701 North Haven Avenue, Suite 350
Ontario, California 91764
(909) 980-4030
This proxy statement contains information about the annual meeting of shareholders of CVB Financial Corp. to be held on Wednesday, May 21, 2008, beginning at 7:00 p.m., local time, at the Ontario Convention Center, 2000 Convention Center Way, Ontario, California 91764, and at any postponements or adjournments of the meeting. CVB Financial Corp. is also referred to as the Company in this proxy statement.
INFORMATION ABOUT THE ANNUAL MEETING AND VOTING
Why Did You Send Me This Proxy Statement?
We sent you this proxy statement and the enclosed proxy card because the Board of Directors is soliciting your vote at the 2008 Annual Meeting of Shareholders.
This proxy statement summarizes the information you need to know to cast an informed vote at the meeting. However, you do not need to attend the meeting to vote your shares. Instead, you may simply complete, sign and return the enclosed proxy card.

### Task statement:
Carry on the CVB Financial Corp. proxy statement, starting after its last sentence.

### Material:
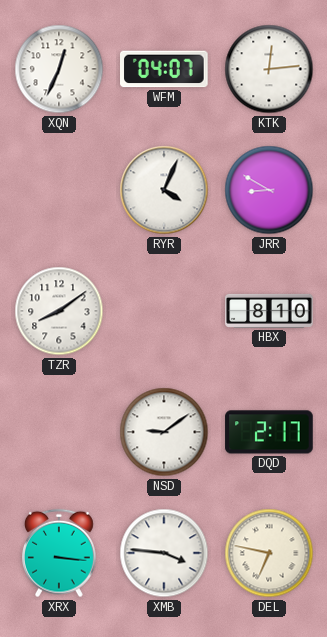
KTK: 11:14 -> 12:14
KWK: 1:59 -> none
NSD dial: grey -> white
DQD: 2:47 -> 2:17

### Result:
We will begin sending this proxy statement, notice of annual meeting and the enclosed proxy card on or about April 16, 2008 to all shareholders entitled to vote. The record date for those entitled to vote is March 24, 2008. On March 24, 2008, there were 83,541,549 shares of our common stock outstanding. Common stock is our only class of stock outstanding. We are also sending our Annual Report, including our Annual Report on Form 10-K, to shareholders for the year ended December 31, 2007 along with this proxy statement.
How Do I Vote By Proxy?
Whether you plan to attend the meeting or not, we urge you to complete, sign and date the enclosed proxy card and to return it promptly in the envelope provided. Returning the proxy card will not affect your right to attend the meeting and vote.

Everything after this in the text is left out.